Perhaps most striking is Takure’s refusal to surrender to fashionable despair. At a time when national conversations are saturated with cynicism, his belief that Nigeria’s healthcare system is improving feels almost unfashionable. Yet it is not naïve. It is grounded in comparative realism. Countries admired for their healthcare outcomes did not achieve them through sentiment or slogans. They did so through structure: taxation, insurance systems and disciplined private-sector participation. Nigerians’ enthusiasm for foreign hospitals often has less to do with superior doctors than with predictable organisation.
Here lies another uncomfortable truth. Many Nigerians resist taxation and insurance contributions while demanding world-class services. This contradiction sits at the heart of the Nigerian condition. Health insurance is not a favour bestowed by the government; it is a collective investment. You cannot refuse to contribute to the pool and still expect its benefits. Takure’s reflections cut through the emotional fog that often surrounds discussions of public policy. Societies that work do so because citizens accept shared responsibility, not because governments perform magic.
On pharmaceuticals, his position is equally revealing. Doctors prescribe; systems supply. When drugs are unavailable or expensive, the failure is structural, not clinical. Local pharmaceutical manufacturers, burdened by import dependence and bureaucratic hostility, struggle to compete. Supporting them is not an act of patriotic sentiment but of strategic necessity. A country that cannot reliably supply its own medicines remains permanently exposed, regardless of how skilled its doctors may be.
What ultimately emerges from these insights is a portrait of Nigeria caught between capacity and credibility. Talent exists, often in abundance. What is missing is the discipline to protect standards, the humility to trust evidence and the courage to submit personal convenience to collective order. Urology, viewed through this lens, becomes more than a medical specialty. It becomes a metaphor for how Nigeria treats specialised knowledge, negotiates shame and balances myth against reason.

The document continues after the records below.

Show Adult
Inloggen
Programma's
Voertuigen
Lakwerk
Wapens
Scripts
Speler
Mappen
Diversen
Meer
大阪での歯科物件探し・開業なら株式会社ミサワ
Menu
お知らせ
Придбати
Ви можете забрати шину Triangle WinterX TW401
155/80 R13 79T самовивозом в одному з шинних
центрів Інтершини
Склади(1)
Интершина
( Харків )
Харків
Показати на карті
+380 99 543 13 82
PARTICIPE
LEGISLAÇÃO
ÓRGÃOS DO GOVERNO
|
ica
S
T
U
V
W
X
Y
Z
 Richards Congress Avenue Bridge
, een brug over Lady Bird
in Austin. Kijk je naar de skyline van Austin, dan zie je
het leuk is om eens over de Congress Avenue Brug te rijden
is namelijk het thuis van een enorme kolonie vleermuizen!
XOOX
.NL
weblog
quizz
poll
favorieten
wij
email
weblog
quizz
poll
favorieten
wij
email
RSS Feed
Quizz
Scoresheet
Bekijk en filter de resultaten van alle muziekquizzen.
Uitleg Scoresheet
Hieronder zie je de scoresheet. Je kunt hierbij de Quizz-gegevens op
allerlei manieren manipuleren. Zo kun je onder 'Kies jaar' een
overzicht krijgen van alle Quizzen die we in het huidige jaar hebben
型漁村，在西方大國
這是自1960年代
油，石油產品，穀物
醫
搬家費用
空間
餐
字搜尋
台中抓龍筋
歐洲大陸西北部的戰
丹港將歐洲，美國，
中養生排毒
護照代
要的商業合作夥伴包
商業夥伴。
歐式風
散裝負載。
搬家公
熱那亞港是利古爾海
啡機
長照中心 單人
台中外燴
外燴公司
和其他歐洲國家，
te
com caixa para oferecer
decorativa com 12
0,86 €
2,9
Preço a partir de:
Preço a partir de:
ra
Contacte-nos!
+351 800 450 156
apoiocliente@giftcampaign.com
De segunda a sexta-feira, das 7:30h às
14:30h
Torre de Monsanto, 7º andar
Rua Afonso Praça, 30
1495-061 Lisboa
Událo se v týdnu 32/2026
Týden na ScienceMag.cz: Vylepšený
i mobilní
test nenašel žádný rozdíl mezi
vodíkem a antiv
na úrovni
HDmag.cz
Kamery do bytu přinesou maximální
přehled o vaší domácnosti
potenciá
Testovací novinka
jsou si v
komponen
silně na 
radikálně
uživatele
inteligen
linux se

Dr. Takure’s voice is important precisely because it avoids hysteria. It does not shout. It does not flatter. It insists quietly on process, evidence and responsibility. In a nation enamoured with grand declarations and instant solutions, such insistence can feel subversive. Yet it may be the only honest path forward.
Nations rarely fail for lack of talent. They fail when talent is misused, mistrusted or left unprotected. The reflections drawn from this conversation remind us that Nigeria’s challenges are not metaphysical curses. They are correctable failures of organisation, trust and discipline. Whether the country is willing to confront these failures remains an open question. But as long as professionals continue to speak with clarity and restraint, and society is willing to listen, the possibility of self-correction remains alive.